TASK MATERIAL:
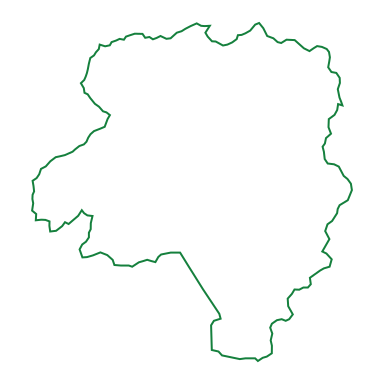 Caconde, São Paulo, Brazil (Albers equal-area conic projection)
{"feature_id": "56859067B24712398589608", "entity_name": "Caconde", "entity_type": "district", "adm_level": 2, "iso_a3": "BRA", "parent_name": "Brazil", "parent_adm1": "São Paulo", "projection": "albers", "projection_center": [-46.63, -21.556], "detail": "fine", "context": "isolated", "style": "outline", "palette": "green", "viewbox_px": 384, "rotation_deg": 0, "n_neighbors": 0, "source": "geoboundaries", "source_scale": "gbopen_adm2", "svg_char_len": 2683}
<svg xmlns="http://www.w3.org/2000/svg" viewBox="0 0 384 384"><path d="M339.6,205.2L347.8,200.2L351.9,190.1L350.9,183.7L347.5,179.0L343.7,175.9L338.8,166.6L334.1,164.3L327.7,163.5L324.7,159.0L323.9,151.8L322.6,146.7L324.9,143.5L326.0,138.1L331.0,133.7L328.5,127.2L328.8,119.1L334.5,114.9L337.2,110.0L338.1,104.1L342.4,105.4L341.2,101.9L339.5,97.6L337.8,89.2L339.9,83.0L339.7,77.9L336.3,72.9L331.4,72.0L328.2,67.3L329.3,61.2L329.9,57.3L329.0,52.0L326.7,49.0L321.9,46.9L317.1,46.1L313.7,48.2L309.5,51.1L303.9,48.3L294.7,40.1L286.5,39.7L281.2,43.0L277.6,42.1L273.4,38.3L267.2,36.0L263.3,28.2L259.1,23.0L255.2,24.6L250.2,30.6L245.4,33.3L241.6,34.9L237.9,35.2L236.7,39.1L232.2,42.4L227.4,44.6L223.0,45.5L215.7,41.5L212.0,41.3L207.7,36.6L205.4,32.7L209.8,25.8L204.6,26.1L201.1,25.8L196.7,23.4L190.6,26.1L185.4,28.8L181.6,31.2L176.8,32.7L170.6,38.3L166.4,38.8L160.5,36.0L156.5,38.0L152.9,39.3L149.4,37.0L145.2,37.8L142.5,33.9L134.8,33.7L129.8,35.3L126.0,36.6L123.9,39.7L119.6,38.9L116.2,40.5L111.6,42.1L109.8,45.3L105.1,46.3L99.7,44.6L98.8,49.1L95.9,52.3L94.0,55.4L90.3,58.0L88.9,63.6L87.8,69.4L86.9,73.1L85.7,76.6L84.2,80.0L80.9,83.2L83.8,88.1L84.5,92.8L87.7,94.3L90.2,98.0L94.9,103.8L99.0,106.7L103.0,111.3L106.5,112.4L109.9,115.1L107.6,119.0L104.7,126.8L100.2,128.7L94.0,131.1L90.5,134.2L88.2,137.7L86.5,141.7L83.9,144.4L79.4,146.0L75.2,149.3L72.6,151.7L64.9,155.1L59.9,156.3L55.7,157.2L50.3,161.3L45.8,166.4L41.0,168.9L39.2,174.3L36.6,178.1L32.6,180.8L33.5,186.0L34.1,191.4L32.6,194.8L32.4,199.0L33.2,203.3L32.1,210.6L36.2,214.0L35.8,220.3L41.3,219.7L45.4,219.9L49.5,221.4L49.4,225.9L50.2,231.5L56.1,230.8L62.2,226.1L65.0,222.2L68.6,224.0L72.8,220.4L78.2,215.8L81.8,210.2L84.1,213.2L87.4,215.4L92.5,216.0L90.8,223.2L90.7,229.2L88.9,232.7L88.9,237.4L86.0,241.7L82.2,244.5L79.6,249.4L82.4,257.4L87.0,257.1L92.9,255.4L100.4,252.4L107.3,255.1L112.7,259.9L114.4,265.0L120.5,265.5L128.7,265.5L132.2,266.7L135.4,264.6L138.9,262.3L143.1,261.1L147.2,259.8L151.5,261.1L155.4,262.1L158.3,257.0L161.1,254.5L165.1,253.7L170.7,252.6L180.1,252.6L189.2,267.3L194.1,275.1L203.0,289.3L219.3,313.8L220.6,318.7L213.9,320.8L211.1,325.3L211.8,350.0L218.5,351.5L222.0,355.4L239.8,359.1L245.7,358.3L250.2,358.3L255.1,358.3L257.9,361.0L262.7,357.8L266.8,356.6L271.8,353.3L271.9,345.7L270.7,340.4L272.3,333.6L270.2,327.7L271.9,323.7L276.9,320.2L281.7,319.2L285.7,320.8L289.2,319.2L292.8,314.4L288.2,306.2L287.7,298.6L291.9,293.9L294.5,289.5L299.2,289.7L303.4,287.5L307.9,287.5L310.8,284.2L309.9,277.8L320.0,270.6L323.8,268.4L329.6,266.7L331.7,259.3L326.4,253.5L322.3,251.5L329.4,239.1L325.2,231.1L327.5,224.3L332.1,221.0L337.1,213.2L337.7,209.0L339.6,205.2Z" fill="none" stroke="#15803d" stroke-width="2"/></svg>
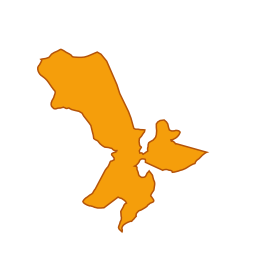 Monchy, Dauphin, Saint Lucia (Equal Earth projection), rotated 251°
{"feature_id": "8701671B61096532329378", "entity_name": "Monchy", "entity_type": "district", "adm_level": 2, "iso_a3": "LCA", "parent_name": "Saint Lucia", "parent_adm1": "Dauphin", "projection": "equal_earth", "projection_center": [-60.929, 14.054], "detail": "fine", "context": "isolated", "style": "filled", "palette": "amber", "viewbox_px": 256, "rotation_deg": 251, "n_neighbors": 0, "source": "geoboundaries", "source_scale": "gbopen_adm2", "svg_char_len": 5667}
<svg xmlns="http://www.w3.org/2000/svg" viewBox="0 0 256 256"><g transform="rotate(251 128 128)"><path d="M31.8,88.5L32.5,89.1L34.1,89.5L35.0,89.5L36.1,90.1L37.2,91.3L37.9,92.6L38.6,95.1L38.9,97.3L39.0,99.8L38.6,101.1L39.1,101.8L39.5,102.6L39.9,103.7L40.5,104.5L40.7,104.9L41.4,106.1L41.9,107.1L42.3,107.1L42.6,107.0L43.2,107.4L44.2,107.9L44.5,108.2L45.3,109.5L45.7,110.3L46.1,111.1L46.2,111.4L46.2,112.3L46.2,113.3L46.3,114.2L46.6,115.8L47.2,118.6L47.8,120.4L48.2,121.0L48.9,122.1L49.0,122.5L49.1,123.0L49.6,124.2L49.7,124.7L49.7,125.3L49.8,126.7L49.9,127.5L50.0,127.9L50.2,128.2L50.4,128.4L51.2,128.8L51.6,128.8L52.2,128.7L54.0,128.2L55.1,127.9L56.2,127.4L56.5,127.4L56.8,127.7L57.1,127.8L57.8,128.3L58.5,129.2L58.8,129.5L60.4,131.6L60.9,132.2L61.4,132.5L65.4,134.6L66.6,135.1L67.0,135.2L67.8,135.4L68.7,135.5L69.8,135.4L70.7,135.3L71.1,135.4L73.3,135.5L74.9,135.7L75.4,135.7L76.2,135.5L77.3,135.1L77.8,135.0L79.1,134.5L79.6,134.3L80.0,134.1L80.5,134.0L80.1,133.4L79.9,133.1L79.3,131.7L78.7,131.0L77.2,129.6L76.9,129.2L76.5,128.6L76.4,128.4L76.3,128.1L76.3,127.7L76.2,127.3L76.5,126.0L76.9,124.7L78.1,123.8L79.3,123.0L80.9,122.9L82.5,123.1L84.4,123.1L85.4,123.0L85.8,123.0L86.3,123.1L87.9,123.7L88.5,123.5L88.9,123.3L89.8,121.9L89.9,122.5L90.0,123.0L90.1,123.7L90.6,124.6L91.1,125.6L91.9,126.9L92.7,127.8L93.3,128.2L93.8,128.8L93.8,128.7L94.3,130.5L94.3,130.9L94.2,131.2L94.1,131.6L93.5,132.9L93.0,133.8L92.7,134.1L92.3,134.1L91.0,133.7L89.9,133.3L76.7,147.1L76.8,147.5L76.8,148.7L76.5,150.1L76.3,150.8L76.0,151.3L75.6,152.0L75.0,152.7L74.7,153.1L74.2,154.2L73.5,155.1L73.1,155.4L72.8,155.5L71.7,155.5L71.6,156.0L71.3,157.2L71.2,157.9L70.9,161.5L70.9,162.4L71.0,162.8L70.8,165.3L70.8,166.3L70.9,167.8L71.0,169.1L71.4,171.1L72.1,174.0L72.5,176.3L72.7,178.0L72.7,178.8L72.6,179.6L72.7,179.8L73.7,180.6L74.3,181.3L74.9,182.2L75.4,183.4L75.8,184.9L76.1,185.6L77.5,188.4L78.0,189.3L79.1,192.5L79.2,193.2L79.4,194.0L79.4,194.6L97.3,168.7L97.3,168.2L97.6,167.8L98.9,167.4L100.0,166.8L100.6,166.3L101.4,165.5L101.5,165.3L101.5,164.8L102.8,164.7L102.6,166.0L102.5,166.7L103.0,169.9L103.1,170.1L103.4,171.1L104.0,172.3L104.4,173.0L105.0,173.9L105.8,174.8L106.9,175.8L107.6,175.8L108.8,175.0L109.7,173.6L110.2,172.3L110.2,170.9L111.0,168.3L112.6,166.5L115.2,166.5L118.9,166.9L121.2,166.3L123.8,164.8L124.6,160.8L124.0,158.1L122.6,156.1L119.1,154.9L116.1,154.2L112.4,152.6L110.2,151.0L108.4,147.9L108.0,145.7L107.7,144.1L107.2,142.7L105.6,141.6L103.8,140.9L102.6,140.0L100.9,139.4L99.8,139.2L99.6,138.5L99.4,137.8L99.3,137.1L98.9,136.2L98.8,135.5L98.2,133.7L98.4,133.6L98.5,133.5L99.0,133.5L99.5,133.3L99.8,133.0L100.0,132.6L100.2,132.4L100.3,131.9L100.5,131.0L101.4,131.1L102.7,131.2L104.0,132.6L105.3,134.3L105.8,134.3L106.5,133.9L107.3,133.4L108.7,133.5L111.7,134.1L114.4,135.4L115.9,138.1L117.1,139.6L118.1,140.9L119.0,142.3L120.7,143.3L121.2,142.2L121.8,140.8L122.4,139.2L123.6,137.1L124.4,134.7L125.8,133.4L129.8,133.6L136.3,134.0L143.3,133.8L163.3,131.4L172.6,131.6L198.1,129.6L206.5,126.5L209.8,123.6L209.5,119.3L209.2,115.3L209.1,113.0L209.3,109.7L210.0,106.9L210.9,104.3L211.9,101.8L212.8,99.7L213.6,98.6L215.5,97.9L217.3,96.5L219.8,94.1L221.8,92.6L223.3,91.2L224.2,90.2L224.2,89.1L223.7,86.5L223.4,82.8L222.7,79.7L221.7,78.2L220.5,76.2L220.5,72.9L221.2,69.1L221.3,68.0L220.7,68.3L220.1,68.4L219.8,68.3L218.3,66.8L216.4,64.7L216.0,63.9L215.3,63.1L214.9,62.7L214.5,62.4L214.0,62.2L212.4,61.7L211.8,61.7L210.7,61.6L210.0,61.7L209.4,61.8L208.7,61.9L207.6,62.2L207.0,62.5L206.1,62.9L204.9,63.8L204.2,64.2L203.7,64.6L201.9,65.7L200.7,66.3L199.4,66.9L197.0,67.7L195.2,68.2L192.4,69.0L191.7,69.1L191.4,69.3L190.2,69.7L189.9,69.7L189.1,70.0L187.7,70.5L186.9,70.9L186.5,70.9L185.8,70.9L185.4,70.8L184.3,70.2L184.0,70.0L183.7,69.7L183.1,69.3L182.8,69.0L182.4,68.7L182.1,68.5L181.0,67.7L180.7,67.4L178.9,65.4L178.2,64.7L177.2,64.0L176.7,63.5L176.3,63.4L175.6,63.1L175.1,62.9L173.6,62.8L173.0,63.1L172.6,63.1L170.8,64.0L170.3,64.4L169.8,65.4L169.6,66.4L169.6,67.7L169.6,68.2L169.1,70.0L168.9,70.5L168.7,73.8L168.2,74.2L167.5,75.1L167.1,75.4L166.7,75.8L166.5,76.2L166.4,76.5L166.3,77.2L166.3,78.2L166.1,78.7L166.0,78.8L165.7,79.0L163.9,80.6L162.0,83.4L159.7,87.1L157.0,89.4L153.8,90.0L145.6,92.8L142.5,93.7L139.3,93.4L136.1,93.1L132.4,92.8L129.3,92.2L128.7,92.5L128.0,93.0L127.0,93.9L125.9,95.0L125.6,95.2L122.1,96.5L120.6,97.4L119.5,98.1L118.3,99.1L117.6,99.7L117.5,99.8L115.9,103.2L115.6,103.6L115.5,103.8L115.1,104.3L114.3,105.6L114.0,106.0L113.7,106.2L112.2,106.9L111.6,107.4L111.3,107.8L110.8,108.6L110.5,109.3L110.2,110.8L109.9,109.2L109.2,108.7L109.3,107.9L109.3,105.8L109.0,104.4L108.4,103.9L107.5,103.9L106.5,104.4L105.3,104.7L104.4,105.1L103.6,104.9L102.5,104.6L102.3,103.5L102.1,102.5L102.1,102.1L102.2,100.9L102.2,100.7L101.9,100.3L101.6,99.9L101.3,99.7L100.3,98.8L100.0,98.7L99.6,98.2L97.9,96.5L97.4,95.6L97.0,94.9L96.8,94.6L96.4,94.0L95.8,93.1L95.2,92.4L80.9,77.1L80.3,76.1L78.8,74.3L78.1,73.6L77.4,72.1L77.1,70.4L76.8,69.4L76.0,67.1L75.6,65.4L75.2,64.4L74.7,63.4L74.2,62.6L73.6,61.8L73.1,61.4L72.6,61.5L72.0,61.6L71.2,62.0L70.6,62.4L69.2,63.6L68.4,64.4L67.1,66.0L66.8,66.4L66.5,67.4L66.1,67.9L65.6,68.6L65.4,69.0L64.0,70.5L63.0,72.1L62.4,73.0L62.1,73.7L61.2,76.3L60.9,77.5L60.6,78.8L60.4,79.3L65.9,96.1L64.8,97.1L63.5,99.0L62.3,99.9L60.8,101.0L60.2,101.3L59.6,101.7L59.1,101.8L58.6,101.9L57.5,102.1L57.2,100.4L57.1,100.1L56.8,99.7L56.5,99.3L55.6,98.4L55.2,98.1L54.6,97.5L52.3,94.9L51.7,94.3L51.4,94.0L50.0,93.6L48.9,93.4L48.2,93.1L47.1,92.9L46.8,92.8L45.6,92.7L43.7,91.9L43.1,91.5L42.2,90.5L41.8,90.1L39.9,88.8L38.0,87.2L37.3,86.8L36.9,86.6L36.5,86.6L35.5,86.7L34.9,86.8L34.6,87.0L32.4,88.2L31.8,88.5Z" fill="#f59e0b" stroke="#b45309" stroke-width="1.5"/></g></svg>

WHAT THE TASK ASKS: Count the lines in the records above that contain the string "context", with case counting. Give only the number.

CORRECT RESPONSE: 2